Anstelle von Strategien für Status und finanziellen Erfolg habe sie gelernt, offen auf andere zuzugehen, sich mit ihnen zu verbinden und gemeinsam positive Energien zu erzeugen. Das bedeutet jedoch nicht, dass sie dabei die Kontrolle aus der Hand gibt. «Ich bin eine gute Produktionsleiterin», sagt Chetwynd. Sie entwirft die Kostüme, baut die Requisiten, schreibt das Skript und gibt den Rahmen vor, in dem dann alle frei sind, Eigenes einzubringen, im Austausch mit den anderen.

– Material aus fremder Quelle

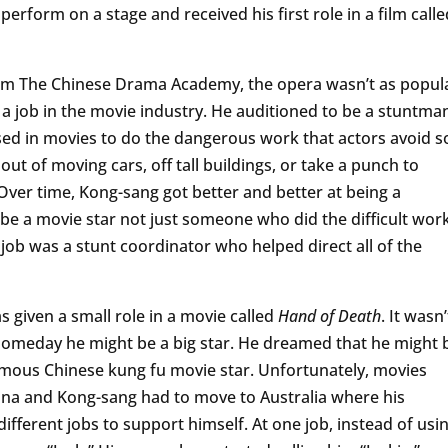
perform on a stage and received his first role in a film calle
om The Chinese Drama Academy, the opera wasn’t as popul
 a job in the movie industry. He auditioned to be a stuntma
 used in movies to do the dangerous work that actors avoid s
out of moving cars, off tall buildings, or take a punch to
 Over time, Kong-sang got better and better at being a
be a movie star not just someone who did the difficult wor
job was a stunt coordinator who helped direct all of the
as given a small role in a movie called
Hand of Death
. It wasn’
t someday he might be a big star. He dreamed that he might 
amous Chinese kung fu movie star. Unfortunately, movies
hina and Kong-sang had to move to Australia where his
fferent jobs to support himself. At one job, instead of usi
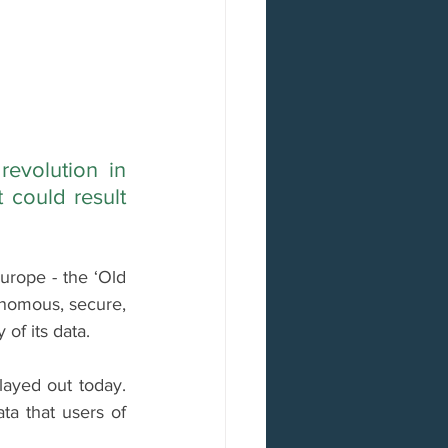
evolution in 
could result 
urope - the ‘Old 
nomous, secure, 
of its data.
ayed out today. 
ta that users of 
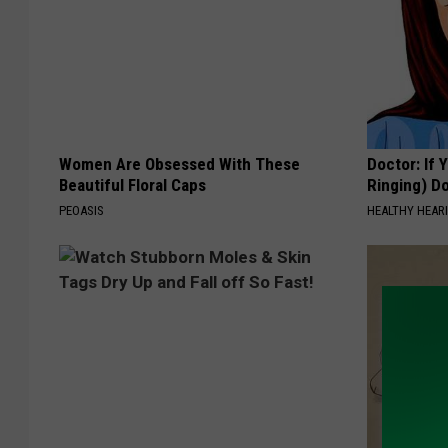
Women Are Obsessed With These
Doctor: If 
Beautiful Floral Caps
Ringing) D
PEOASIS
HEALTHY HEARI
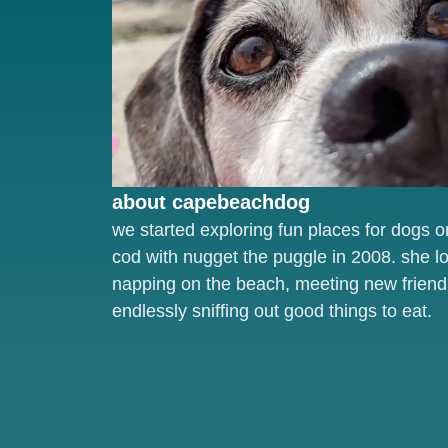
about capebeachdog
we started exploring fun places for dogs 
cod with nugget the puggle in 2008. she l
napping on the beach, meeting new friend
endlessly sniffing out good things to eat.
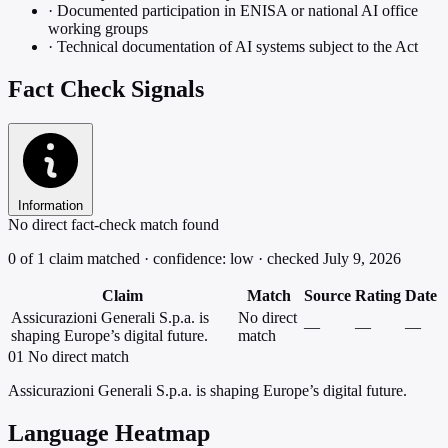
·
Documented participation in ENISA or national AI office
working groups
·
Technical documentation of AI systems subject to the Act
Fact Check Signals
Information
No direct fact-check match found
0 of 1 claim matched · confidence: low · checked July 9, 2026
Claim
Match
Source
Rating
Date
Assicurazioni Generali S.p.a. is
No direct
—
—
—
shaping Europe’s digital future.
match
01
No direct match
Assicurazioni Generali S.p.a. is shaping Europe’s digital future.
Language Heatmap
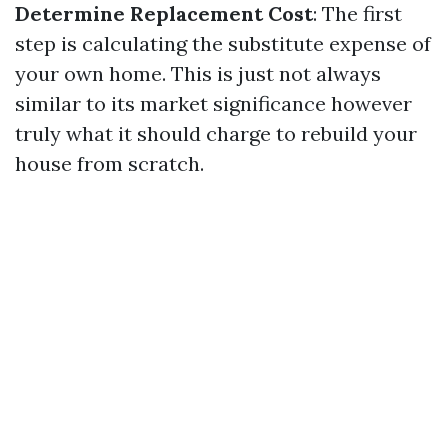
Determine Replacement Cost
: The first
step is calculating the substitute expense of
your own home. This is just not always
similar to its market significance however
truly what it should charge to rebuild your
house from scratch.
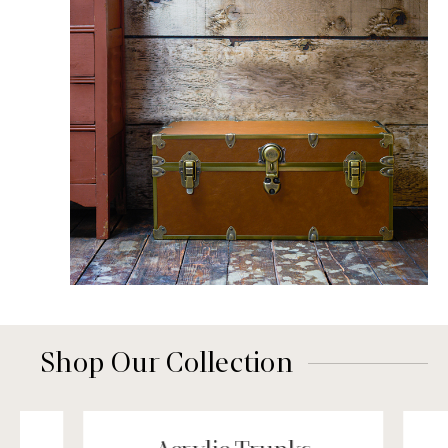
Shop Our Collection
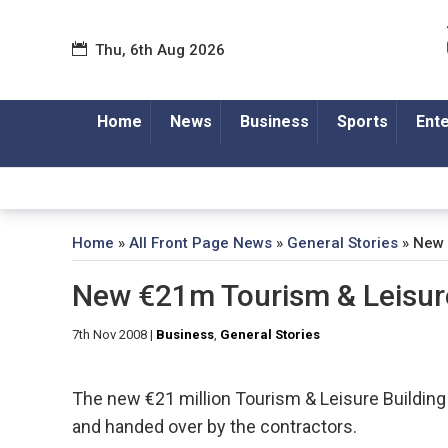
Thu, 6th Aug 2026
Home
News
Business
Sports
Ent
Home
»
All Front Page News
»
General Stories
»
New 
New €21m Tourism & Leisure
7th Nov 2008
|
Business
,
General Stories
The new €21 million Tourism & Leisure Building
and handed over by the contractors.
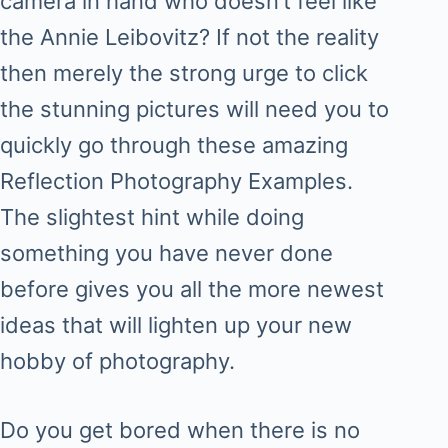
camera in hand who doesn’t feel like
the Annie Leibovitz? If not the reality
then merely the strong urge to click
the stunning pictures will need you to
quickly go through these amazing
Reflection Photography Examples.
The slightest hint while doing
something you have never done
before gives you all the more newest
ideas that will lighten up your new
hobby of photography.
Do you get bored when there is no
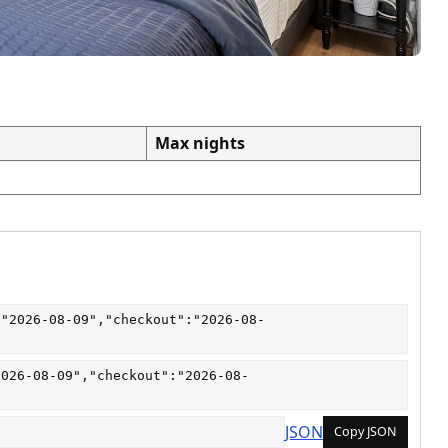
Max nights
:"2026-08-09","checkout":"2026-08-
2026-08-09","checkout":"2026-08-
JSON
Copy JSON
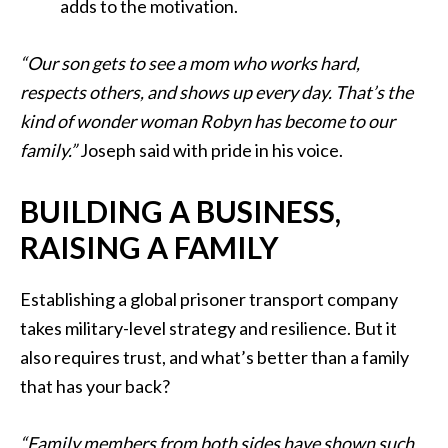
adds to the motivation.
“Our son gets to see a mom who works hard,
respects others, and shows up every day. That’s the
kind of wonder woman Robyn has become to our
family.”
Joseph said with pride in his voice.
BUILDING A BUSINESS,
RAISING A FAMILY
Establishing a global prisoner transport company
takes military-level strategy and resilience. But it
also requires trust, and what’s better than a family
that has your back?
“Family members from both sides have shown such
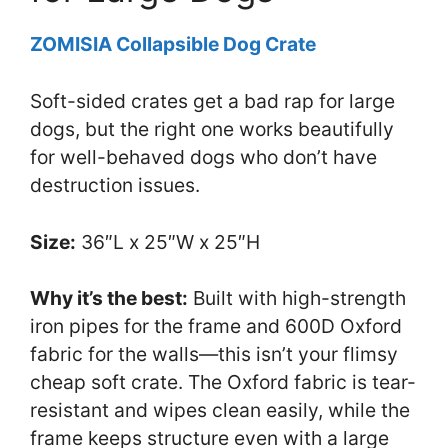
ZOMISIA Collapsible Dog Crate
Soft-sided crates get a bad rap for large
dogs, but the right one works beautifully
for well-behaved dogs who don’t have
destruction issues.
Size:
36″L x 25″W x 25″H
Why it’s the best:
Built with high-strength
iron pipes for the frame and 600D Oxford
fabric for the walls—this isn’t your flimsy
cheap soft crate. The Oxford fabric is tear-
resistant and wipes clean easily, while the
frame keeps structure even with a large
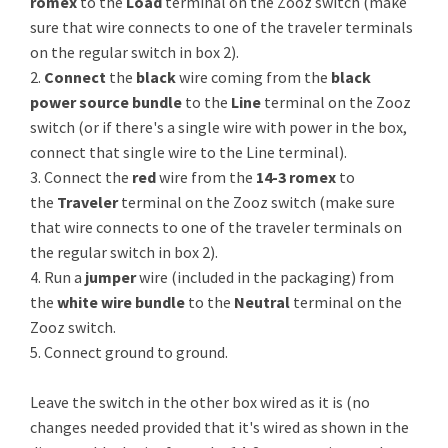
romex
to the
Load
terminal on the Zooz switch (make
sure that wire connects to one of the traveler terminals
on the regular switch in box 2).
2.
Connect
the
black
wire coming from the
black
power source bundle
to the
Line
terminal on the Zooz
switch (or if there's a single wire with power in the box,
connect that single wire to the Line terminal).
3. Connect the
red
wire from the
14-3 romex
to
the
Traveler
terminal on the Zooz switch (make sure
that wire connects to one of the traveler terminals on
the regular switch in box 2).
4. Run a
jumper
wire (included in the packaging) from
the
white wire bundle
to the
Neutral
terminal on the
Zooz switch.
5. Connect ground to ground.
Leave the switch in the other box wired as it is (no
changes needed provided that it's wired as shown in the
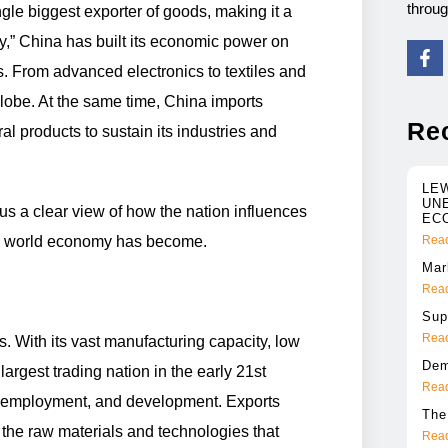
throu
gle biggest exporter of goods, making it a
ry,” China has built its economic power on
s. From advanced electronics to textiles and
lobe. At the same time, China imports
Re
l products to sustain its industries and
LE
UN
s a clear view of how the nation influences
EC
he world economy has become.
Read
Mar
Read
Sup
Read
. With its vast manufacturing capacity, low
Dem
rgest trading nation in the early 21st
Read
P, employment, and development. Exports
The
 the raw materials and technologies that
Read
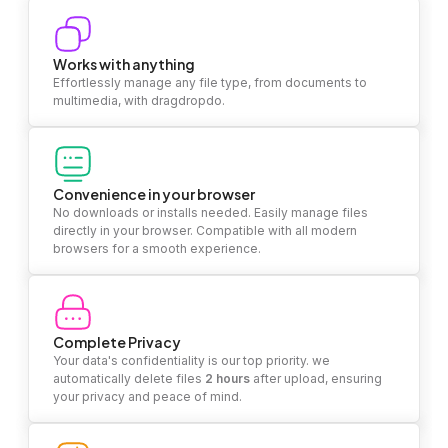
Works with anything
Effortlessly manage any file type, from documents to
multimedia, with dragdropdo.
Convenience in your browser
No downloads or installs needed. Easily manage files
directly in your browser. Compatible with all modern
browsers for a smooth experience.
Complete Privacy
Your data's confidentiality is our top priority. we
automatically delete files
2 hours
after upload, ensuring
your privacy and peace of mind.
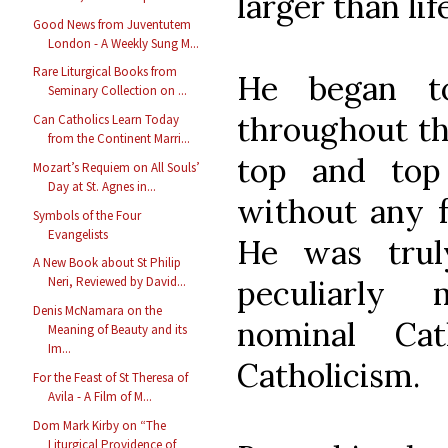
larger than life
Good News from Juventutem
London - A Weekly Sung M...
Rare Liturgical Books from
He began t
Seminary Collection on ...
throughout th
Can Catholics Learn Today
from the Continent Marri...
top and to
Mozart’s Requiem on All Souls’
Day at St. Agnes in...
without any f
Symbols of the Four
Evangelists
He was trul
A New Book about St Philip
peculiarly
Neri, Reviewed by David...
Denis McNamara on the
nominal Cat
Meaning of Beauty and its
Im...
Catholicism.
For the Feast of St Theresa of
Avila - A Film of M...
Dom Mark Kirby on “The
Liturgical Providence of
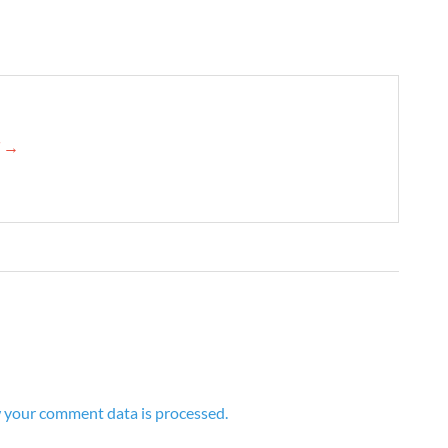
d →
 your comment data is processed.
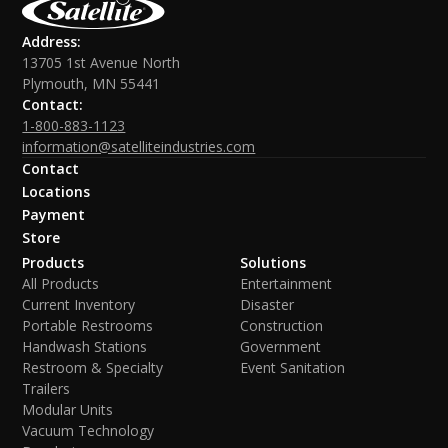
Address:
13705 1st Avenue North
Plymouth, MN 55441
Contact:
1-800-883-1123
information@satelliteindustries.com
Contact
Locations
Payment
Store
Products
Solutions
All Products
Entertainment
Current Inventory
Disaster
Portable Restrooms
Construction
Handwash Stations
Government
Restroom & Specialty
Event Sanitation
Trailers
Modular Units
Vacuum Technology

Wie gut es ihr gelingt, auch die disparatesten Kräfte zu bündeln, zeigten auch die Vorbereitungen zu ihrer Ausstellung im Kunsthaus Zürich. Allein der Monsterkopf, den sie im Garten des Chipperfield-Baus installiert hat, besteht aus 55 Teilen, angefertigt aus recyclebarem Beton.
Nach dem Überwinden einiger bürokratischer Hürden im Zusammenhang mit dem Baugesuch ragt das mächtige Haupt mit dem grimmigen Blick jetzt für die nächsten zwei Jahre gut neun Meter hoch über den Beeten und Blumenrabatten. Im Innern können Kinder ungehemmt toben – und Erwachsene lernen, wie gut es auch ihnen tun könnte, die Hemmungen abzulegen und Risiko zuzulassen.
Ausstellung: Monster Chetwynd – The Trompe l’oeil Cleavage. Kunsthaus Zürich, bis 31. 8.